Max Gerstl: Dieser Wein begeistert mich total, wir sind uns überragende Qualitäten von diesem Weingut gewohnt, aber dass er gegenüber dem sagenhaften 2016er nochmals einen draufsetzt, konnte man nicht erwarten, der 2018er ist einfach nochmals feiner und raffinierter. Was die Familie Barraud hier leistet, ist grosse Klasse. Nach 2016 gelingt ihnen erneut der beste Wein des nördlichen Médoc. Herrlich, dieser verführerisch tiefgründige Duft, ein nobles Parfüm mit sinnlicher Ausstrahlung, dezente Frucht, feinste Tabak- und Trüffelnoten, raffiniert floral. Nur schon wie dieser Wein die Nase verwöhnt, ist ein die Sinne berauschendes Erlebnis. Er hat etwas unerklärbar Geniales an sich, das Spiel aus dezent süssem Extrakt und raffiniert frischer Frucht ist ein wichtiges Element, dann die sinnlich verführerische Aromatik, die unfassbare aromatische Vielfalt, die ganz leicht körnigen, aber sehr angenehmen Tannine verleihen dem Trinkerlebnis zusätzliche Spannung. Der Wein schmeckt ganz einfach sagenhaft gut, enorm attraktiv und er hat etwas einzigartig Raffiniertes an sich. Das vielleicht Wichtigste: Er bewahrt bei aller Grösse auch seinen eher schlichten Auftritt, das ist einfach ein unvergleichlicher Traumwein. Wir probieren am Schluss noch den Wein aus der Traubensorte Carmenère separat, davon sind mittlerweile schon 14% in der Assemblage. Das zeigt, dass diese Traubensorte immer mehr zu einem prägenden Element in diesem Wein wird, sie hat einen wesentlichen Anteil an seiner überaus edlen Ausstrahlung.

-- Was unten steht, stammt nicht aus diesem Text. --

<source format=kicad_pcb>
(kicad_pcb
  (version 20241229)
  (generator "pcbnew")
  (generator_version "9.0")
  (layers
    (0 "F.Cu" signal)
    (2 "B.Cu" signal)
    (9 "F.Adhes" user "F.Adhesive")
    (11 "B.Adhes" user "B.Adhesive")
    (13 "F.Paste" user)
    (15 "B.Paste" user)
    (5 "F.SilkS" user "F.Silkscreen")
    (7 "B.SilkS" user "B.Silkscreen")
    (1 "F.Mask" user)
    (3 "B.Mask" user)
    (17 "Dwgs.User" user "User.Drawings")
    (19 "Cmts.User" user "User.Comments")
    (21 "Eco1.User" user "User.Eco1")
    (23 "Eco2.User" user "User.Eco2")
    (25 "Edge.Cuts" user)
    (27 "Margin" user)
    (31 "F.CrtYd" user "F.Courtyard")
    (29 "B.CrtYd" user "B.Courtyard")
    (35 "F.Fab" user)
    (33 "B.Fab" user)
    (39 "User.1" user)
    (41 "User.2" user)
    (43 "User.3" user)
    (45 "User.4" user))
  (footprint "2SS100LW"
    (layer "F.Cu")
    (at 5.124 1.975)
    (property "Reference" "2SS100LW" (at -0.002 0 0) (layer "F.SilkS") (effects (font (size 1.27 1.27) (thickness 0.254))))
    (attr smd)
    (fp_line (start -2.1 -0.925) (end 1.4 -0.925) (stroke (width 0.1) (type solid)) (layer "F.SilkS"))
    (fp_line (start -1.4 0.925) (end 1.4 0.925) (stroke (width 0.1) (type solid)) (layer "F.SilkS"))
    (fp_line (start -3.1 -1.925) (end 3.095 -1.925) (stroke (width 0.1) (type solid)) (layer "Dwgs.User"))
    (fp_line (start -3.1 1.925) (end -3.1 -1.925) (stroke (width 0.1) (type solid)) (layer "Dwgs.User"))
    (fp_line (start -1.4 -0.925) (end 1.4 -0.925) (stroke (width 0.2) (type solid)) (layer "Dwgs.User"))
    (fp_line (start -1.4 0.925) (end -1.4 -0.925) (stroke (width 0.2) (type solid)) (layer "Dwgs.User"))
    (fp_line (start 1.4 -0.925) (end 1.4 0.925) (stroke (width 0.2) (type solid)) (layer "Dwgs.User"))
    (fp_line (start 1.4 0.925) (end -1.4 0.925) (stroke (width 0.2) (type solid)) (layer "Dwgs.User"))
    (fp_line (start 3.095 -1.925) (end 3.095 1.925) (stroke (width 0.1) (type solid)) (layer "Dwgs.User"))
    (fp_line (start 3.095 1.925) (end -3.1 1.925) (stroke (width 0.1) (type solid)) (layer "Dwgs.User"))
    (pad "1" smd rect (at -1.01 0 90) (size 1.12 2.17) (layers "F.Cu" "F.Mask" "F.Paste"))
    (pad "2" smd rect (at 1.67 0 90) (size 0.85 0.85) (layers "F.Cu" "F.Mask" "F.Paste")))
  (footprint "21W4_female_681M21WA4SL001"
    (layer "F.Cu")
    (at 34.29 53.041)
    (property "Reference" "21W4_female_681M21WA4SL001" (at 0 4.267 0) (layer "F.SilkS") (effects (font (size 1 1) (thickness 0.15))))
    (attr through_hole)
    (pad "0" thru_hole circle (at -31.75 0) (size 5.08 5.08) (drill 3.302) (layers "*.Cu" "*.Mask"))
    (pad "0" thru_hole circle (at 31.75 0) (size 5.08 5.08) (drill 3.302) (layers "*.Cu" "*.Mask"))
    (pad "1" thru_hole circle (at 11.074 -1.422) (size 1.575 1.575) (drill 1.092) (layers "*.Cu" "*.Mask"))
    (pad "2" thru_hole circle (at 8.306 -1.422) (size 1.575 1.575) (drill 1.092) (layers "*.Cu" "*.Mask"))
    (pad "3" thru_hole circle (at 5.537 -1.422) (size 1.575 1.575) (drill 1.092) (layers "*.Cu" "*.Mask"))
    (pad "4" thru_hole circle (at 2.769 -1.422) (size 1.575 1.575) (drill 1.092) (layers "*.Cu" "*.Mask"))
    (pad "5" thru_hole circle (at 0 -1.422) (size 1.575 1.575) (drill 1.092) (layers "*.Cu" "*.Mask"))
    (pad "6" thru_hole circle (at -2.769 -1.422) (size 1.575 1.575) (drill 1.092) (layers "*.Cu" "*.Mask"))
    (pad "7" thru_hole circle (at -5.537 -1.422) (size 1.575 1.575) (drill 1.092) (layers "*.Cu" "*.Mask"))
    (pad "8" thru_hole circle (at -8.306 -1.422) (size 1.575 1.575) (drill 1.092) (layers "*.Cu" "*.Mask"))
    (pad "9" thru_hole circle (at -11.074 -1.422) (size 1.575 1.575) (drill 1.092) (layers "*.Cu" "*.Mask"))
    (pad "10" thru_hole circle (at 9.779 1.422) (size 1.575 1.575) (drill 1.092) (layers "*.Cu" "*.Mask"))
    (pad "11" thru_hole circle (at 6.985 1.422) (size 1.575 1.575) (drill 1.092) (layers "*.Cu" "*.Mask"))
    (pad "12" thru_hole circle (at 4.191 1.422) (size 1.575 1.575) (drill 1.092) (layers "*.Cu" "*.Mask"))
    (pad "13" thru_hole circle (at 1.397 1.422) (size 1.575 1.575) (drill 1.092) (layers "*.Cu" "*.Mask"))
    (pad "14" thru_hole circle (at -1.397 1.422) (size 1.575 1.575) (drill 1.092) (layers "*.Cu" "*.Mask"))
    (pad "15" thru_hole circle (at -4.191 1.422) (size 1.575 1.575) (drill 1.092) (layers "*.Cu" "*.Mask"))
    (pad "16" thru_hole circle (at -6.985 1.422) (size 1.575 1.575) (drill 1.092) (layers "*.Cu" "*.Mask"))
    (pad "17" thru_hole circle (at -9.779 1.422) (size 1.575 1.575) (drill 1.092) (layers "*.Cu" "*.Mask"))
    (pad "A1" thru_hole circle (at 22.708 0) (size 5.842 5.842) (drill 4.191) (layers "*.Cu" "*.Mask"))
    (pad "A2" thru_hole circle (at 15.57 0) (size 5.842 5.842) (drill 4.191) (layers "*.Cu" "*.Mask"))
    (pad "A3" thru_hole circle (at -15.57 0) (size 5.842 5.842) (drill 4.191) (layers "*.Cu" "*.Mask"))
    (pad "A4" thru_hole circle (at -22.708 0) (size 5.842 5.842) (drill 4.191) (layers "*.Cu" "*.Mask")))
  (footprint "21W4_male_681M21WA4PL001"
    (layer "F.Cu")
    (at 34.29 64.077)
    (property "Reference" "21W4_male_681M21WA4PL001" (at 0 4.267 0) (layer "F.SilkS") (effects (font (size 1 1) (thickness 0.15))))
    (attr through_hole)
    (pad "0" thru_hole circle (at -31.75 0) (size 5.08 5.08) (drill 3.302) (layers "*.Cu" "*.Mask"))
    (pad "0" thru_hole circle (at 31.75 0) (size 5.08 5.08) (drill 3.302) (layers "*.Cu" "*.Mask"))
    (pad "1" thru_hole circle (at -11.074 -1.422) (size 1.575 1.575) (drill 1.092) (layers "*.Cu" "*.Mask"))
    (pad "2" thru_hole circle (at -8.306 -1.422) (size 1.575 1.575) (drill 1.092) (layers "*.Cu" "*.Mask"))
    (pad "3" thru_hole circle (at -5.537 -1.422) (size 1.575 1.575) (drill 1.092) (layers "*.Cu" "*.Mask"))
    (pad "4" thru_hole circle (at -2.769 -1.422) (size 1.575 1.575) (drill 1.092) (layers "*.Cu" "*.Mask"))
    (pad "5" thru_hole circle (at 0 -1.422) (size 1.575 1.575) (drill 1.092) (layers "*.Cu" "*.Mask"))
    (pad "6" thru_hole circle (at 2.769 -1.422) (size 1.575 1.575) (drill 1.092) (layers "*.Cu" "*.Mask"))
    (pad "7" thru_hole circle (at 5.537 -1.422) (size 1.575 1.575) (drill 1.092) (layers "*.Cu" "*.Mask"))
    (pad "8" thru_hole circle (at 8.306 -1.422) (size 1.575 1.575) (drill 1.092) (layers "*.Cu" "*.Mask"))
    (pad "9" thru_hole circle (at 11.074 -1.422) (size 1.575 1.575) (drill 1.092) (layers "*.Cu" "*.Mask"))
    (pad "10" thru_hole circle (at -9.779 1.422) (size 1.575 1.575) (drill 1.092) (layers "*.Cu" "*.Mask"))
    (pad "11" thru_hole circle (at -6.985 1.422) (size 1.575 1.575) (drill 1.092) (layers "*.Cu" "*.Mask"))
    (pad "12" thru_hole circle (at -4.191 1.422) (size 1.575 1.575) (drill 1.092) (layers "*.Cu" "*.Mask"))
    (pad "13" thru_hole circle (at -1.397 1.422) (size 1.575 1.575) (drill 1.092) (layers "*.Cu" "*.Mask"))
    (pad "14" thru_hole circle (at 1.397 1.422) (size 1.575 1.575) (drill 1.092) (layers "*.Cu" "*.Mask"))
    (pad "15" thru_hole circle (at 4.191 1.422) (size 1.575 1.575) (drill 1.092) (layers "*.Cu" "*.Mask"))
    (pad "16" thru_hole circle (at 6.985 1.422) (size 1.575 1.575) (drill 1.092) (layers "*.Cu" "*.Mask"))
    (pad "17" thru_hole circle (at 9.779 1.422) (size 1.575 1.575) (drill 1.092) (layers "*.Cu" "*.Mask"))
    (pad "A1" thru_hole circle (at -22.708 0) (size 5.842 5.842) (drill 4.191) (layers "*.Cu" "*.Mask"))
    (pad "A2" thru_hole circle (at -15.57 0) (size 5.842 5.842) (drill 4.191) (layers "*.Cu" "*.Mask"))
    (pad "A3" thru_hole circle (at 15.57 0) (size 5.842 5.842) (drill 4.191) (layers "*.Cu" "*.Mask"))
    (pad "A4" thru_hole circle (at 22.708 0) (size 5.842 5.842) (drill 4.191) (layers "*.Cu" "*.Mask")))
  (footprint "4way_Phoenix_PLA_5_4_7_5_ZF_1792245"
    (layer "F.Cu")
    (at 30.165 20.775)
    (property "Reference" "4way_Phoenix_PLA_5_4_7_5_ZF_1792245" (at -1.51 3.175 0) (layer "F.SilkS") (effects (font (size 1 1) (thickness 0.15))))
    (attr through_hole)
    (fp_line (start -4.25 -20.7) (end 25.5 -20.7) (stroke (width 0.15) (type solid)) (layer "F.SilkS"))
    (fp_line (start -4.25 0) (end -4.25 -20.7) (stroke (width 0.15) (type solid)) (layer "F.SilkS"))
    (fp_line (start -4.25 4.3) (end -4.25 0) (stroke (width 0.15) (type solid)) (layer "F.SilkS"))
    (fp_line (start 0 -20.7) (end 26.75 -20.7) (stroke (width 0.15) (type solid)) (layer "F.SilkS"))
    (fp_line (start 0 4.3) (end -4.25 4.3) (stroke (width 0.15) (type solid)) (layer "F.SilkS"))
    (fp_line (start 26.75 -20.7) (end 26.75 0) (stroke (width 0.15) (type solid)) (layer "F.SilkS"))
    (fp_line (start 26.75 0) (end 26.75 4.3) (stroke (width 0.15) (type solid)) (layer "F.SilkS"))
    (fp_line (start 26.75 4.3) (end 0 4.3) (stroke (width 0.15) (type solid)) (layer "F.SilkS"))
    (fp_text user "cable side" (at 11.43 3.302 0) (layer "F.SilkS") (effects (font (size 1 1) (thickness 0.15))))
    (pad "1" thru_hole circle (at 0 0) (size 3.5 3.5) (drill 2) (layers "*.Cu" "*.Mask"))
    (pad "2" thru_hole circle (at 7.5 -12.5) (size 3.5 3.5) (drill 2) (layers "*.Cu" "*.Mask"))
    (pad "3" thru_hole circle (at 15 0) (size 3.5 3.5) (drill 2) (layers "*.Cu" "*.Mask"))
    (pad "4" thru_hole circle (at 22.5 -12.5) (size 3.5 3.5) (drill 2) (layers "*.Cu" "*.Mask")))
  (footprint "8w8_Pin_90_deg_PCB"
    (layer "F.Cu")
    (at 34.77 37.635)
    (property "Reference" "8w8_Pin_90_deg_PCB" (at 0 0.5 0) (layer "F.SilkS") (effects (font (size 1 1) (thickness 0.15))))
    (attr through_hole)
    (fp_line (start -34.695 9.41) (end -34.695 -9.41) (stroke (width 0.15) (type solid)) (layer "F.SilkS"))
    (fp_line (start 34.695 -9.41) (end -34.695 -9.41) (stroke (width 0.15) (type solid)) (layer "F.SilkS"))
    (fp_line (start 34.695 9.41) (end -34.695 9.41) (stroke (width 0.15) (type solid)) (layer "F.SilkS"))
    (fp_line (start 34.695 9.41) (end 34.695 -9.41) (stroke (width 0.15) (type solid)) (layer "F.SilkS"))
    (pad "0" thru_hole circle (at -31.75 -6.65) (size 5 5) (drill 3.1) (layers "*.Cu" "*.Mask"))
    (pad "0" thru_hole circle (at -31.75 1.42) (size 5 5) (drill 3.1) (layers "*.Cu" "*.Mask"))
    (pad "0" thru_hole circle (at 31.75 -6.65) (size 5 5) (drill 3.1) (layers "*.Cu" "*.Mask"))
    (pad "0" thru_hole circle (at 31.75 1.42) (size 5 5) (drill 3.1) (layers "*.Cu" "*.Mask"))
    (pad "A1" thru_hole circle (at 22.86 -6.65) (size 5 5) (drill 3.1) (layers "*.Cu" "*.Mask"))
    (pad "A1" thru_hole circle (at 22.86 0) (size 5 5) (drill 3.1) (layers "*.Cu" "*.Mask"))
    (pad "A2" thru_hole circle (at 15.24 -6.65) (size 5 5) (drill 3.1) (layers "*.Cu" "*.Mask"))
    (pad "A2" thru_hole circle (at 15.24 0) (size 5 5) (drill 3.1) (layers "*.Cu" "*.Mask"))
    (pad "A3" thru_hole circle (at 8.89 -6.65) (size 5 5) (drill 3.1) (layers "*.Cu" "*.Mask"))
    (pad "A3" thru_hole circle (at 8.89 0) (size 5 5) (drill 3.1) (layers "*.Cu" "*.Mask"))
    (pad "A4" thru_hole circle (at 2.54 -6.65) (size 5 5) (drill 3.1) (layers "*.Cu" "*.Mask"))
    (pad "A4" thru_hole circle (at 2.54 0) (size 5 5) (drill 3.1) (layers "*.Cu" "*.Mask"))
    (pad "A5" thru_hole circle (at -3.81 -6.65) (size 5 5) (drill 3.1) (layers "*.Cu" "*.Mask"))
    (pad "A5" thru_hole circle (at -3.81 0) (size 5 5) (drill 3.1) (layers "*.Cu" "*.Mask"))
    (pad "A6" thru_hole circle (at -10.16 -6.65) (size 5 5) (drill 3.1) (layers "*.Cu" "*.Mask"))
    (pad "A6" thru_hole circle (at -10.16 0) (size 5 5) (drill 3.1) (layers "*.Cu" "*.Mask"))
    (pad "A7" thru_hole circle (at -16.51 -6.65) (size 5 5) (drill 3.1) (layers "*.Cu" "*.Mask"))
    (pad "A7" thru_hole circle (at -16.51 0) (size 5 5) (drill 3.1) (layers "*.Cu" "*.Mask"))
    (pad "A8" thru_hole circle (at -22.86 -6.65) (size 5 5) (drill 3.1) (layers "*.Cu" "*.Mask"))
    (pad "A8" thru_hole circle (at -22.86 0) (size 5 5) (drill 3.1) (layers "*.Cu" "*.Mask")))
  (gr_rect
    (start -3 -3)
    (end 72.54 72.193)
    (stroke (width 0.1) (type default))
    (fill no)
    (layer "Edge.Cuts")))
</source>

Pirmin Bilger: Die Tannine sind derart fein und cremig, dass man sie nur ganz zart wahrnimmt. Würzig und zart salzig-mineralisch offenbart sich das lange Finale. Eine echte Sensation – einmal mehr!
Lobenberg: Wir sind auf demselben grandiosen Level wie beim berauschenden Clos Manou. Hier ist die Spitze im Médoc, das darf sich mit ganz vielen der klassifizierten Gewächse messen. 97-98/100
Richard Barraud, der Besitzer dieses 2006 neu gegründeten Weingutes, ist auch «Chef de Culture» auf Château Batailley. Bevor er zusammen mit seiner Frau den Schritt zur Gründung eines eigenen Weingutes wagte, hat er jahrelang nach einem ausserordentlichen Terroir Ausschau gehalten. Die Rebstöcke von Carmenere stehen auf deutlich älteren und dadurch feineren Kiesböden als die meisten im Médoc. Sie sind zudem auch stärker mir Kalk durchwachsen, was besonders der Merlot sehr liebt. Nebst 60% Merlot und 35% Cabernet Sauvignon werden auch je 2,5% Petit Verdot und Carmenere angebaut, um dem Wein noch mehr Komplexität zu verleihen. Alle Traubensorten werden separat vinifiziert und ausgebaut, die beiden letzten wegen der geringen Menge direkt im Barrique. Selbstverständlich wird von Hand gelesen und sortiert. Die Trauben werden entrappt, aber nicht angequetscht, sodass eine Ganztraubengärung entsteht. Cabernet und Merlot werden in kleinen Betontanks vergoren, mit «Pigeage» ohne Umpumpen und nur Ablaufwein, kein Presswein wird verwendet. Alles, was nicht 100% top ist, kommt in den Zweitwein. Kurz zusammengefasst: Hier wird mindestens so präzise gearbeitet wie bei den Grand Crus, und es entsteht auch ein Wein, der den «Grossen» von Bordeaux in nichts nachsteht.